En abril de 1991, la federación de tropas puesta en pie por los enemigos de Mengistu había logrado rodear Addis Abeba, a pesar de contar con un armamento muy inferior al de las fuerzas gubernamentales. El 21 de mayo, Mengistu tomó un avión y escapó a Zimbabwe, donde el presidente Mugabe le ofreció asilo político. Las tropas rebeldes entraron en la capital el día 28, sin encontrar resistencia ninguna. «Al enterarse de la huida de su líder —volvemos a Kapuscinski en Ébano—, aquel ejército poderoso y armado hasta los dientes se desmoronó en pocas horas. Los soldados, hambrientos y desmoralizados, se convirtieron en un instante en mendigos, ante los ojos de los atónitos habitantes de la ciudad. Con un kaláshnikov en la mano, extendían la otra pidiendo para comer». Eritrea ganó su independencia y en Etiopía se instaló un régimen federal que hoy todavía mantiene el poder.
Pero la hambruna continúa, la miseria crece y la guerra de Eritrea, que enfrenta una y otra vez a los antiguos aliados de la lucha contra Mengistu, se ha convertido en un conflicto endémico que devora la exigua economía del país.
Podría pensarse que el Arca de la Alianza, guardada en el templo de Santa María de Sión, en Axum, envía sin cesar su poder devastador sobre la pobre Etiopía, a pesar de permanecer encerrada tras pesadas puertas de bronce y gruesos muros de piedra. ¿Es el etíope, acaso, un pueblo elegido por Dios tan sólo para el hambre y la muerte? ¿Sigue el colérico Yahvé campando por la triste Abisinia y enviando sobre sus tierras mortíferas plagas y sequías?
Invité a cenar a Tefari y Teddy en la que suponía iba a ser mi última noche en Addis. Fuimos a un extraño lugar, un café-bar de nombre My Pub, en Jomo Kenyata Avenue, donde servían sandwiches y hamburguesas, regados por cerveza de barril inglesa, y donde podía jugarse al billar americano. En la pantalla de un televisor cantaban en un vídeo los Rolling Stones y la clientela era una mezcolanza de blancos residentes en la ciudad y negros acomodados: una isla de Occidente en una de las ciudades más pobres de la tierra. Ya digo que era un lugar extraño, pero hacía tiempo que me había acostumbrado a convivir con lo insólito en Etiopía.
Jugamos al billar, Tefari y yo formando equipo contra Teddy, y ganó Teddy con facilidad, en tanto que Tefari estuvo en un par de ocasiones a punto de rasgar el tapete con sus feroces golpes a la bola. Bebimos más cerveza de la cuenta y creo que el último tramo de la noche lo dedicamos a aprender: ellos, español, y yo amárico. Hoy no recuerdo ni una sola palabra de tan complicado idioma, y supongo que a mis amigos, allá en la lejana Addis, les sucederá lo mismo con el español. Me contaron que, en los arrabales de Addis, era peligroso caminar durante las noches a causa de las hienas, que atacaban sobre todo a los niños y a los borrachos. Todos los meses se producían algunas muertes, pese a las batidas de caza que ocasionalmente llevaban a cabo la policía y el ejército.

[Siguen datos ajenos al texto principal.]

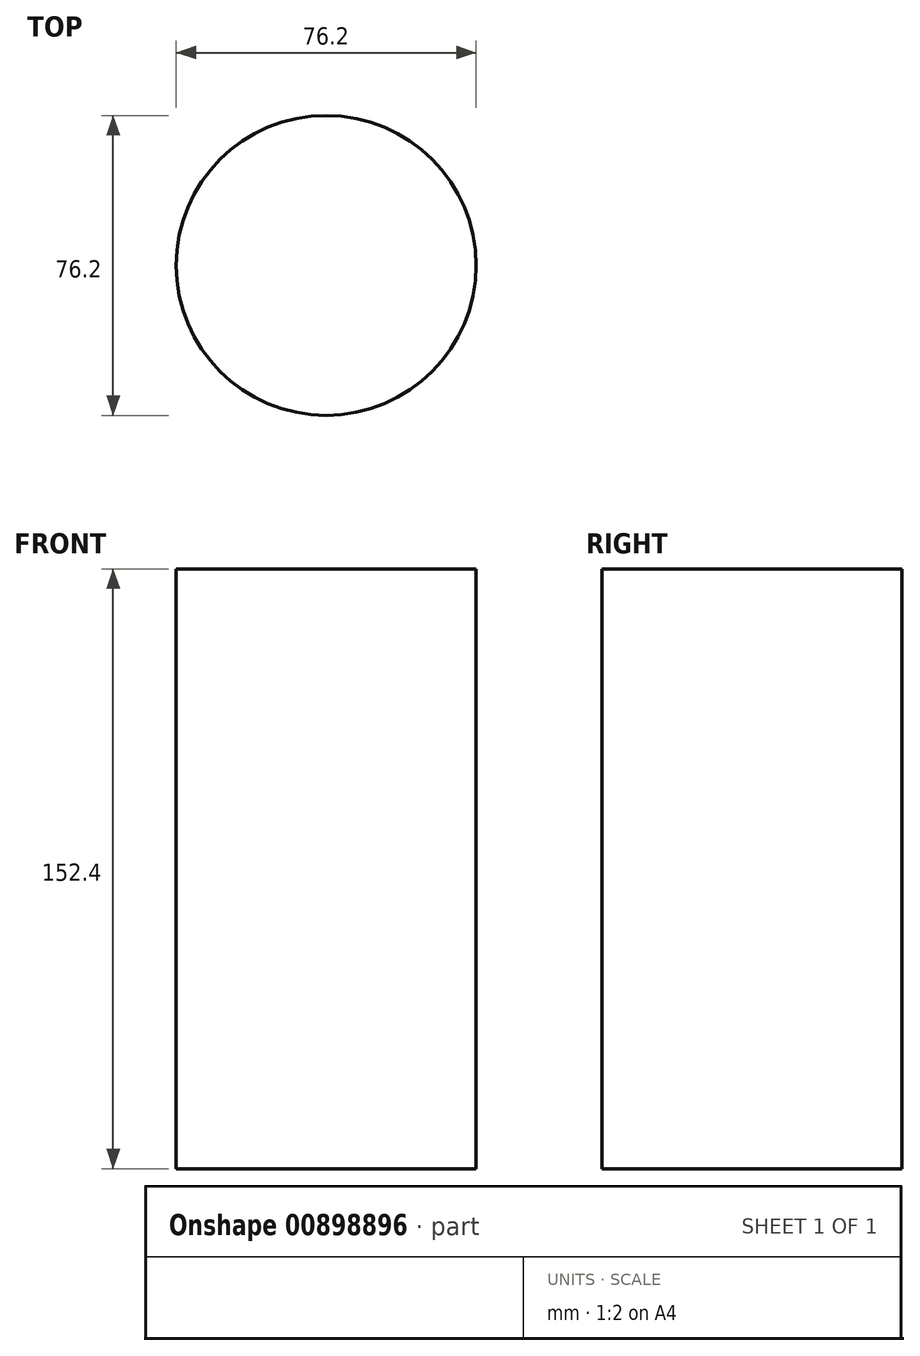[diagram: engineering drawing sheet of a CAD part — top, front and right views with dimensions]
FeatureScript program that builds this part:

Al día siguiente tomé temprano el avión a Diré Dawa. Tefari me llevó al aeropuerto y, convencidos los dos de que sería la última vez que nos veríamos, me abrazó, me besó en las mejillas y vi un rastro de lágrimas en sus ojos. Por mi parte, me consolé de la melancolía del adiós pensando que ya no volvería a escuchar «Macarena» en muchas semanas o meses. O nunca, a ser posible.